• Problem statement:
In the data below, find the line containing "November 3, 2024", then set down that line and every later line up to and including the line containing "内イベント・夜のマル...", exactly.

----

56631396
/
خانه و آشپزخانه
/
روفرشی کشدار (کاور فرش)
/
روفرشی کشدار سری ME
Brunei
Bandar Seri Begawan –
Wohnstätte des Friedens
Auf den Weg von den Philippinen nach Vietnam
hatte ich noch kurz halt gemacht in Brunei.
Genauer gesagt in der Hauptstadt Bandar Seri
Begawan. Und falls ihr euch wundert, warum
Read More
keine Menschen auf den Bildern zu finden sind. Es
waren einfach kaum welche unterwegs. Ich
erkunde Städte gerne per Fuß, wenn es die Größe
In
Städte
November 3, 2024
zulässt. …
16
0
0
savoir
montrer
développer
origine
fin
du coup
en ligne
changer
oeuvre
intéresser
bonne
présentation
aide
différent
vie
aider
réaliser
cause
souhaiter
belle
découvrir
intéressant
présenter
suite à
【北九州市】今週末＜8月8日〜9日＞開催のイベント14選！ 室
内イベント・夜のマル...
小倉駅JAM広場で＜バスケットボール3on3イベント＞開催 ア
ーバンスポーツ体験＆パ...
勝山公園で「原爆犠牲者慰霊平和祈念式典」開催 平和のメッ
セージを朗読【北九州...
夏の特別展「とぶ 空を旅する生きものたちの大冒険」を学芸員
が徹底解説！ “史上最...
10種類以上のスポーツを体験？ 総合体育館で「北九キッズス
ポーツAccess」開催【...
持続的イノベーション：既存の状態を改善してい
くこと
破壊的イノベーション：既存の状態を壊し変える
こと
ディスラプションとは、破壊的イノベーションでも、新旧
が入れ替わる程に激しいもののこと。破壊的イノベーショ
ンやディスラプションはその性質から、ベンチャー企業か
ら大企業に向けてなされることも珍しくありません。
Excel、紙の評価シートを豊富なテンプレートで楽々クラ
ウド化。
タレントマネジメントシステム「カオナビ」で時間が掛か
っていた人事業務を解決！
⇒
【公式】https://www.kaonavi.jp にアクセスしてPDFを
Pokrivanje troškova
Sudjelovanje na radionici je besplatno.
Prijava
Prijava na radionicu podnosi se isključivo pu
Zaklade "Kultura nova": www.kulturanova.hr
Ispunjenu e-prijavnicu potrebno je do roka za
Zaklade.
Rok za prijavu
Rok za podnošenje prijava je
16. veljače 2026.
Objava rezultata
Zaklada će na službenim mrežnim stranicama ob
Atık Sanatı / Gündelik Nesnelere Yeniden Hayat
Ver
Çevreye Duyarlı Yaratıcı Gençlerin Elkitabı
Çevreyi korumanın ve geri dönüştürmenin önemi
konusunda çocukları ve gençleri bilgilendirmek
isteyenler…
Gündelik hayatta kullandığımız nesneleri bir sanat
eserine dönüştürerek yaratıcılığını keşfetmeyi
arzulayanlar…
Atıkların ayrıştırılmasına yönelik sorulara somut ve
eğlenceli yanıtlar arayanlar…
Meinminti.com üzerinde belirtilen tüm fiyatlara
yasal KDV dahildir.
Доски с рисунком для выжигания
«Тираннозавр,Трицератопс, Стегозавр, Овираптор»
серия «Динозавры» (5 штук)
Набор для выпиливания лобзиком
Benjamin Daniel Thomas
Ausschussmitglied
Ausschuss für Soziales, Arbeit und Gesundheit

----

• Reply:
November 3, 2024
zulässt. …
16
0
0
savoir
montrer
développer
origine
fin
du coup
en ligne
changer
oeuvre
intéresser
bonne
présentation
aide
différent
vie
aider
réaliser
cause
souhaiter
belle
découvrir
intéressant
présenter
suite à
【北九州市】今週末＜8月8日〜9日＞開催のイベント14選！ 室
内イベント・夜のマル...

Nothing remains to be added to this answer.